By Connor Mullins, NAU student studying in Hong Kong
Traveling with NAU’s Study Abroad programs has shaped my life. The person I was before my first trip abroad and who I am now is the difference between night and day.
NAU Study Abroad programs have taken me to Australia, Costa Rica, Panama, Nicaragua, the Netherlands, Belgium, South Korea, and China. With any luck, I will also be visiting Italy with the NAU Model United Nations team this upcoming spring break.
Of all these places, the one that most resonates with me is Nicaragua. It is the least developed economically. However the kindness of the people there and the variety of life that I saw was astounding. It is easy to forget that people can live without Facebook, cell phones, and all the other trappings of the American middle class— Nicaragua was a strong reminder that we can. I also learned that international free-trade is no friend to countries like Nicaragua, who lacks great political power. These simple truths helped shake my worldview and provided some of the most important lessons of my travels abroad.
In the United States, we grow up learning one culture, one worldview and set of priorities. In studying abroad, I have seen that our culture represents only one shade on a color palette that is rich in diversity and beauty. I have observed that the meaning of life has about 7.125 billion answers. I have learned that priorities, history and questions of right and wrong are subjective.
Most importantly, studying abroad has helped me understand that everything that divides us from countries, races, genders, boundaries to different cultures only exists in our minds. Through travel I have started to grasp the fact that we are all human—regardless of our location on the globe.
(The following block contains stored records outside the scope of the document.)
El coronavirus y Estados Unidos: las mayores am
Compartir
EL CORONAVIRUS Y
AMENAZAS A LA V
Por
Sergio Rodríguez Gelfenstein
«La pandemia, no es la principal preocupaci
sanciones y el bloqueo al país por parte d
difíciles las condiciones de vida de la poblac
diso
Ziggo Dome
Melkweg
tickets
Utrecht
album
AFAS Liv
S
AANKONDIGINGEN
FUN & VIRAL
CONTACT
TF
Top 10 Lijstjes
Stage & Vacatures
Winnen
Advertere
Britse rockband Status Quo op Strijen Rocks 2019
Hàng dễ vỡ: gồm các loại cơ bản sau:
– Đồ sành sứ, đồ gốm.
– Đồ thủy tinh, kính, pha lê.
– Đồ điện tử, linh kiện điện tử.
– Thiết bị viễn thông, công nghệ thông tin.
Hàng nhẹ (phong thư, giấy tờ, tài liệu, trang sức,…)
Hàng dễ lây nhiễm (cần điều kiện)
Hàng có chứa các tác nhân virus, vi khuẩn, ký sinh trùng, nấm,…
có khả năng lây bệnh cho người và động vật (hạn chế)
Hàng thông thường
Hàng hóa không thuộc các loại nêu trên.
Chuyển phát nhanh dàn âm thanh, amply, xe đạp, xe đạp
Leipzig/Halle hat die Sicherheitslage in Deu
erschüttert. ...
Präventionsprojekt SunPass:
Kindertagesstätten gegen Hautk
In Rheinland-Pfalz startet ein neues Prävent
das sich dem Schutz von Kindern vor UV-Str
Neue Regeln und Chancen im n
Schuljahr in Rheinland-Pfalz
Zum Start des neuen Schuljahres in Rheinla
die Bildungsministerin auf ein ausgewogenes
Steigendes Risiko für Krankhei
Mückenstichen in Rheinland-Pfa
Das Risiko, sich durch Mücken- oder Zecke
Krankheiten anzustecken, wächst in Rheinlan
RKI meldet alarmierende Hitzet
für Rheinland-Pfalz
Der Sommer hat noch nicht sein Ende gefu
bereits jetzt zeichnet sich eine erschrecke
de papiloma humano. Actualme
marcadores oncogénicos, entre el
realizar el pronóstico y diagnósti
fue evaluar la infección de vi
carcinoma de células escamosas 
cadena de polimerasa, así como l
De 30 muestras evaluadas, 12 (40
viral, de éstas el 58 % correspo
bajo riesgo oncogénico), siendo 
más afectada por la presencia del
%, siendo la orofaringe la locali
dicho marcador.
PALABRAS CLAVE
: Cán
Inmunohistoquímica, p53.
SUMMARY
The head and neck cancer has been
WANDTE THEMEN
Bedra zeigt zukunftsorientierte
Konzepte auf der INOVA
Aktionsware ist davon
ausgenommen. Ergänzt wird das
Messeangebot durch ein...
We focus on the divisions between each other because as long as we stay walled up in our respective niches in the world, divisions appear to be all that exist. In traveling, however, differences between people wash away like debris on the beach— the waves of shared human experience patiently sweeping aside any barriers that we thought to be real. By studying abroad, I have learned that the love I have for my family should be no different from the love I feel towards all people—regardless of where they live. In my travels I have found purpose in life: to help bring humanity together and to work for the happiness and well being of all.